Une politesse et une élégance de mœurs bien supérieures à celles des habitants d’origine anglaise, une moralité sévère, la charité la plus inaltérable, telles furent les autres qualités par lesquelles les réfugiés s’imposèrent à l’estime de leurs concitoyens. La petite colonie de French-Santee devint particulièrement renommée par l’exquise urbanité de ses fondateurs. Grâce à l’intolérance de Louis XIV, la langue française, et, avec elle, toutes les perfections et tous les raffinements de la société française du dix-septième siècle furent propagés par eux dans ces contrées lointaines, où jusqu’alors avait dominé presque exclusivement le génie austère et sombre des puritains d’Angleterre. Lawson ne put pas assez louer la courtoisie avec laquelle ils le traitèrent pendant son séjour parmi eux, et il exprima d’une manière touchante le regret qu’il éprouva en quittant « ces gens si bons, si aimants et si affables. » Aux manières distinguées qu’ils avaient apportées de leur ancienne patrie et qu’ils s’efforcèrent de communiquer aux Américains, ils joignaient cette rigidité de principes et de conduite dont leurs ancêtres persécutés avaient donné l’exemple en France avant la révocation. « Personne en Amérique, dit un membre éminent de l’Église anglicane de ce pays, ne saurait rougir d’avoir parmi ses ancêtres quelqu’un de ces respectables huguenots ; car on en a fait plus d’une fois l’observation, et je la crois fondée, rien n’a été plus rare que de les voir figurer sur le banc des accusés, devant une cour de justice. »

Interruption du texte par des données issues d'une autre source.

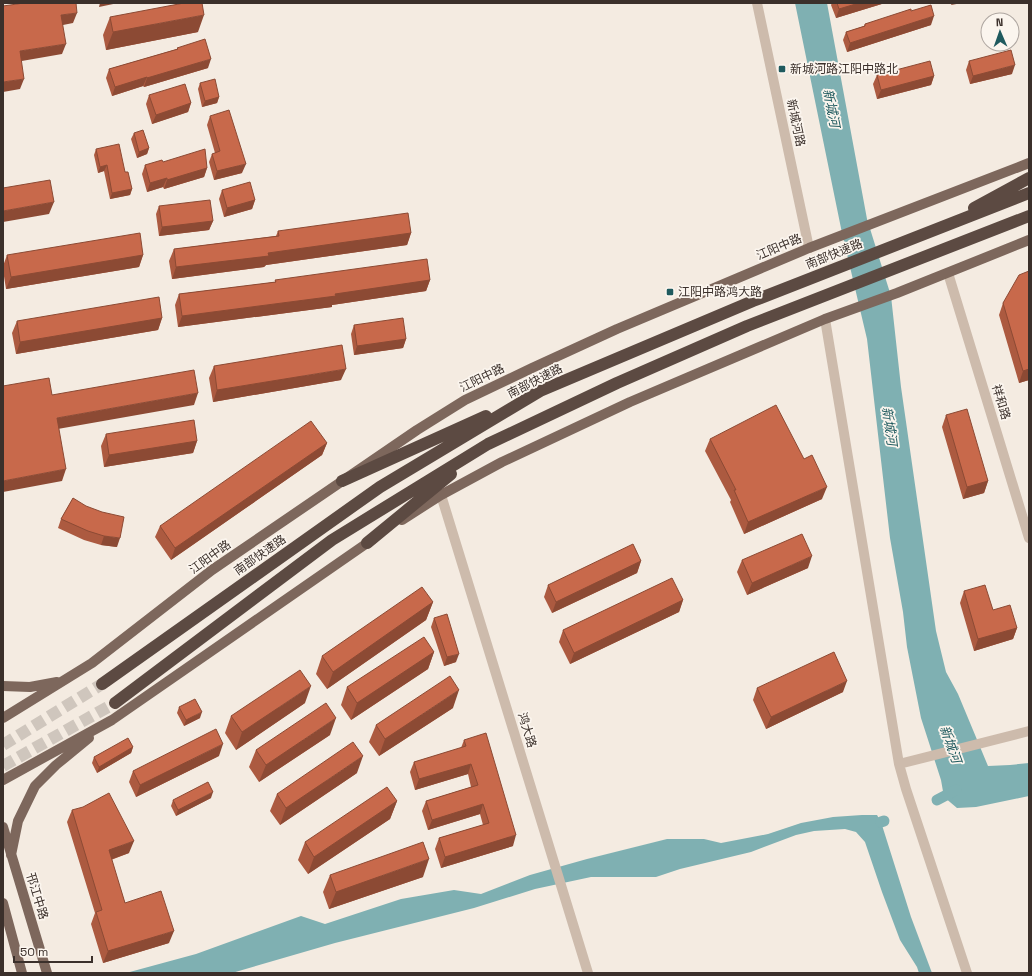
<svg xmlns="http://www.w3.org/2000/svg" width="1032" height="976" font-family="'Space Grotesk','Noto Sans SC',sans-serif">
<rect width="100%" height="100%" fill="#f4ebe1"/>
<!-- water -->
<path fill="#7fb0b2" d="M795 3H827L867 219 891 296 901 387 936 631 946 672 958 694 988 766 1010 765 1029 763V796L976 807 957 808 944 797 941 780 921 718 907 647 903 612 890 538 867 339 842 233Z
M862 815H877L881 822 911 917 932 973H919L917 967 900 940 882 892 865 842 856 832 845 829 814 831 796 835 751 852 680 869 656 877H591L535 889 474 908 335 943 232 973H126L196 954 301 916 325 924 401 899 454 890 481 894 530 875 587 859 667 839H704L721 843 768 834 801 823 833 817Z"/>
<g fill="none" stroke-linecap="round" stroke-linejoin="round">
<!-- canal -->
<path stroke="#7fb0b2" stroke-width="11" d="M937 800 956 790
M881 822 884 821"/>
<!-- highway-tunnel -->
<path stroke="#cfc6bd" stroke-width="12" stroke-dasharray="12 6" stroke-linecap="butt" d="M3 745 102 684
M3 766 115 703"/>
<!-- minor -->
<path stroke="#cdbbac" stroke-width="10" d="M757 3 809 248
M948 273 1029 538
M825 319 899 764 906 789 967 973
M441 495 588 973
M899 764 1029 731"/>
<!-- major -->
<path stroke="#7d675c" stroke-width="10" d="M402 520 441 495 502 462 630 402 825 319 897 293 1029 240
M3 686 30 687 57 682
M3 718 92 663 212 570 417 430 465 400 532 368 617 329 809 248 1029 163
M3 780 112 720 373 539
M3 827 47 973
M11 855 18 821 35 786 56 765 89 738
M3 903 22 973"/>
<!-- highway -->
<path stroke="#5c4a42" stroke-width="12" d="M974 208 1029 178
M342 481 486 416
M367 543 451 474
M102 684 380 487 540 391 753 301 1029 193
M115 703 332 540 488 444 617 383 747 326 1029 216"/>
</g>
<!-- wall -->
<path fill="#ac5a40" d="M832 3H885L836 18 831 5Z
M911 11 931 25 847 52 843 40 846 32 864 26 865 24Z
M110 17 198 32 106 50 103 35Z
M177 48 208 68 144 87 143 86 112 96 106 78 109 69 177 49Z
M969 61 1012 74 970 84 966 70Z
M877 75 934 76 931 85 877 99 873 84Z
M200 83 219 97 217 103 202 107 198 89Z
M149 95 191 103 188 112 152 124 146 104Z
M210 116 242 173 214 180 209 162 212 154 215 153 207 125Z
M134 133 149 148 147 154 137 158 131 139Z
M96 149 125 172 132 189 130 195 110 199 104 171 98 173 94 155Z
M163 162 207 168 204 177 164 189 163 187 147 192 142 174 145 165Z
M222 190 255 200 252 209 224 217 219 199Z
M159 206 213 221 209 230 159 236 156 214Z
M278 231 411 233 407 245 266 265 264 267 172 279 169 261 174 249 276 236Z
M7 255H143L139 267 6 289 3 270V266Z
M1029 271V380L1019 383 999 315 1003 303Z
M275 280H430L426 291 332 305V307L178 327 175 305 179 294 275 282Z
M162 318 158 330 16 354 12 333 17 321Z
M354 325 406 339 403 348 354 355 351 334Z
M214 366 341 380 213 402 209 378Z
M946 415 988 481 984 493 963 499 942 427Z
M106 434 197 441 193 453 104 467 101 446Z
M710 439 822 499 744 534 730 502 731 500 705 451Z
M327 443 322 455 171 560 155 537 160 526Z
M73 498 117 547 101 545 84 540 58 528 61 519Z
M742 560 808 568 747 595 737 572Z
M641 561 637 573 552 613 544 597 548 585Z
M964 591 1017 628 1013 639 974 651 960 603Z
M683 600 679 612 570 664 559 642 563 630Z
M433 602 426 620 327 689 316 674 322 656Z
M434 618 456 662 444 666 431 627Z
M434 652 428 669 351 720 341 705 347 687Z
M757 688 843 692 766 729 753 700Z
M305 703 236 750 225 733 231 716Z
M179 707 200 718 184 726 177 713Z
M453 708 379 756 369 742 376 725Z
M330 735 259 782 249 767 256 750Z
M464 740 513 846 441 868 435 849 439 838 483 825 480 814 428 830 422 811 426 801 471 787 468 774 415 790 410 772 414 762 461 748Z
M133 747 131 753 97 773 92 763 94 757Z
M219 756 136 797 129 782 133 771Z
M357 773 280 825 270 811 277 794Z
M211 798 176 816 171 806 173 800Z
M397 801 390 819 308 874 298 860 305 842Z
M72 810 129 853 111 860 125 903 169 943 103 963 91 924 95 913 67 822Z
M330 875 423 877 329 909 323 892Z"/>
<!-- shaded-wall -->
<path fill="#8c4a34" d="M100 3H118L99 7Z
M859 3H885L836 18 839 9Z
M952 3H962L951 5Z
M77 13 73 23 58 26 61 15Z
M204 15 198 32 106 50 113 32Z
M934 16 931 25 847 52 850 43Z
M66 44 62 54 16 62 20 51Z
M211 59 208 68 144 87 147 78Z
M1015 65 1012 74 970 84 973 76Z
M934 76 931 85 877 99 881 90Z
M147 77 143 86 112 96 115 87Z
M24 79 20 89 3 92V82Z
M219 97 217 103 202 107 205 101Z
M191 103 188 112 152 124 156 115Z
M149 148 147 154 137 158 139 152Z
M246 164 242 173 214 180 217 171Z
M107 165 104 171 98 173 100 167Z
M207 168 204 177 164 189 167 180Z
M167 178 163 187 147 192 150 183Z
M132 189 130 195 110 199 112 193Z
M255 200 252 209 224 217 227 208Z
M54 202 49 214 3 222V211Z
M213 221 209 230 159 236 162 227Z
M411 233 407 245 266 265 264 267 172 279 176 267 268 253Z
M143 255 139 267 6 289 11 277Z
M430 280 426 291 332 305V307L178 327 182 316Z
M162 318 158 330 16 354 20 342Z
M406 339 403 348 354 355 357 346Z
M346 369 341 380 213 402 217 390Z
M1029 369V380L1019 383 1023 371Z
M198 393 194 405 52 430 57 418Z
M197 441 193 453 104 467 109 455Z
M327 443 322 455 171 560 175 548Z
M66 469 62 481 3 492V481Z
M988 481 984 493 963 499 967 487Z
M827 487 822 499 744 534 748 522Z
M104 536 120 538 117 547 101 545Z
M812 556 808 568 747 595 752 583Z
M641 561 637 573 552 613 556 602Z
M683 600 679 612 570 664 574 653Z
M433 602 426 620 327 689 333 672Z
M1017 628 1013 639 974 651 978 639Z
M434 652 428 669 351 720 357 703Z
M459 654 456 662 444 666 447 657Z
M847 681 843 692 766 729 771 717Z
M311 686 305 703 236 750 242 732Z
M459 690 453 708 379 756 385 739Z
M202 712 200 718 184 726 186 720Z
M336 718 330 735 259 782 266 765Z
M223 744 219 756 136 797 140 785Z
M133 747 131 753 97 773 99 767Z
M363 756 357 773 280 825 286 808Z
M471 764 468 774 415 790 419 779Z
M213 792 211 798 176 816 178 810Z
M397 801 390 819 308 874 314 857Z
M483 804 480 814 428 830 432 820Z
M516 835 513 846 441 868 445 857Z
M134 841 129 853 104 862 109 850Z
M429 859 423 877 329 909 336 892Z
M174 931 169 943 103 963 108 951Z"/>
<!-- building -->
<path fill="#c8694b" stroke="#8c4a34" d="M24 3H76L77 13 61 15 66 44 20 51 24 79 3 82V6Z
M184 3H202L204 15 113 32 110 17Z
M837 3H859L839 9Z
M931 5 934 16 850 43 846 32 865 26V24L911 9V11Z
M205 39 211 59 147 78V77L115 87 109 69 178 49 177 48Z
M1011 50 1015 65 973 76 969 61Z
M930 61 934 76 881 90 877 75Z
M215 79 219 97 205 101 200 83Z
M185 84 191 103 156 115 149 95Z
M229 110 246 164 217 171 212 154 220 151 210 116Z
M143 130 149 148 139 152 134 133Z
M119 144 125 172H128L132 189 112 193 107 165 100 167 96 149Z
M205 149 207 168 167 180V178L150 183 145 165 162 160 163 162Z
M50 180 54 202 3 211V188Z
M250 182 255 200 227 208 222 190Z
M210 200 213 221 162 227 159 206Z
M408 213 411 233 268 253 269 256 176 267 174 249 279 236 278 231Z
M140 233 143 255 11 277 7 255Z
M427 259 430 280 335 294 336 296 182 316 179 294 276 282 275 280Z
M1029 271V369L1023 371 1003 303 1019 275Z
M159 297 162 318 20 342 17 321Z
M403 318 406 339 357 346 354 325Z
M342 345 346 369 217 390 214 366Z
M194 370 198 393 57 418 66 469 3 481V386L49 378 52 395Z
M776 405 804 459 812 455 827 487 748 522 734 490H736L710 439Z
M967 409 988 481 967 487 946 415Z
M194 420 197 441 109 455 106 434Z
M311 421 327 443 175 548 160 526Z
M73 498 86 506 102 512 124 517 120 538 104 536 88 531 61 519Z
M802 534 812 556 752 583 742 560Z
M633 544 641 561 556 602 548 585Z
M672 578 683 600 574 653 563 630Z
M985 585 993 610 1010 605 1017 628 978 639 964 591Z
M422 587 433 602 333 672 322 656Z
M447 614 459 654 447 657 434 618Z
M424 637 434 652 357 703 347 687Z
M834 652 847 681 771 717 757 688Z
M300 670 311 686 242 732 231 716Z
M450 676 459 690 385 739 376 725Z
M195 699 202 712 186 720 179 707Z
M326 703 336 718 266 765 256 750Z
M216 729 223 744 140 785 133 771Z
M486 733 516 835 445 857 439 838 489 823 483 804 432 820 426 801 478 785 471 764 419 779 414 762 466 746 464 740Z
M128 738 133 747 99 767 94 757Z
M353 742 363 756 286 808 277 794Z
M208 782 213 792 178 810 173 800Z
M387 787 397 801 314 857 305 842Z
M109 793 134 841 109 850 125 903 161 891 174 931 108 951 96 912 102 910 72 810 83 807Z
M423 842 429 859 336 892 330 875Z"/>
<!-- markers -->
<g fill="#1f5a5e" stroke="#fbf5ee" stroke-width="1.5">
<rect x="778" y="65" width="8" height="8" rx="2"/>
<rect x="666" y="288" width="8" height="8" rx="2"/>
</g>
<g text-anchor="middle" stroke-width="3.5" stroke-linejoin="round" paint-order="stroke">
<!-- poi labels -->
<g font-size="12" fill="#3b302b" stroke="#fbf5ee" text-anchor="start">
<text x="790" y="73">新城河路江阳中路北</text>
<text x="678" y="296">江阳中路鸿大路</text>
</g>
<!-- street labels -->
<g font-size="12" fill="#3b302b" stroke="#fbf5ee">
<text transform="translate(796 123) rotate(78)" y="4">新城河路</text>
<text transform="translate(779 247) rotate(-23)" y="4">江阳中路</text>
<text transform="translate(834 254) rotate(-22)" y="4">南部快速路</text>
<text transform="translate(482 378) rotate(-26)" y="4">江阳中路</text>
<text transform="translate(535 381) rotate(-27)" y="4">南部快速路</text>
<text transform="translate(1001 402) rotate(73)" y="4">祥和路</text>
<text transform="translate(260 555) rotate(-35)" y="4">南部快速路</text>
<text transform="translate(210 557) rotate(-36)" y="4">江阳中路</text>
<text transform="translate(527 730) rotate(73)" y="4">鸿大路</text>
<text transform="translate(37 896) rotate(73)" y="4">邗江中路</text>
</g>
<!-- water labels -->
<g font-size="13" font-style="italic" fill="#1f5a5e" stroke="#fbf5ee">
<text transform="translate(832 108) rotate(79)" y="5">新城河</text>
<text transform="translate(890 426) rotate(82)" y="5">新城河</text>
<text transform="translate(951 744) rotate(70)" y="5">新城河</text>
</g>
</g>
<!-- border -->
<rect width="1032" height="976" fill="none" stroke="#3b302b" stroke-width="8"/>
<!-- north arrow -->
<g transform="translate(1000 32) rotate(358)"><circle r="19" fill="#fbf5ee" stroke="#aea6a0"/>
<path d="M0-3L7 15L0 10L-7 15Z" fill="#1f5a5e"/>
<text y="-6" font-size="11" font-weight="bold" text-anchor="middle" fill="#3b302b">N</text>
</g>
<!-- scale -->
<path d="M14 956v6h78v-6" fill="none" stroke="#3b302b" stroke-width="2"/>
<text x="20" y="956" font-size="12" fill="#3b302b" stroke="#fbf5ee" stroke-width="3" paint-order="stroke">50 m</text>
</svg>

L’historien des États-Unis, Bancroft, leur reconnaît également cette élévation morale dont ils donnèrent tant de preuves dans toutes les contrées où ils se dispersèrent, et il ajoute ces mots remarquables dans la bouche d’un Anglais : « Les enfants des calvinistes de France ont certes raison d’avoir en grand honneur la mémoire de leurs pères. » Ce fut surtout leur sympathie pour les classes souffrantes qui les distingua dans tout le cours du dix-huitième siècle. Gabriel Manigault, le créateur de la fortune de sa maison, se montra toujours secourable aux pauvres, et ne consentit jamais à augmenter ses richesses par le commerce alors si lucratif des esclaves. A sa mort il laissa un legs de cinq mille livres sterling à la société de la Caroline du Sud fondée à Charlestown pour élever les enfants nés dans l’indigence. Le réfugié Isaac Mazicq disposa noblement d’une partie de son patrimoine en faveur des institutions religieuses et charitables de la ville dans laquelle il s’était fixé. L’Église de Charlestown fut plus d’une fois l’objet des libéralités pieuses des émigrés disséminés dans la Caroline. Isaac Mazicq lui laissa en mourant la somme de cent livres sterling. Philippe Gendron lui légua également une portion de sa fortune, « pour être employée, disait-il, dans son testament, à l’usage des pauvres de cette Église, aussi longtemps qu’elle sera réformée comme elle l’est à présent. »
A deux reprises, en 1740 et en 1796, le feu consuma l’édifice consacré à Dieu par les premiers fugitifs, et deux fois leurs descendants s’empressèrent de le reconstruireb.
b – The Presbyterian, numéro du 23 février 1850.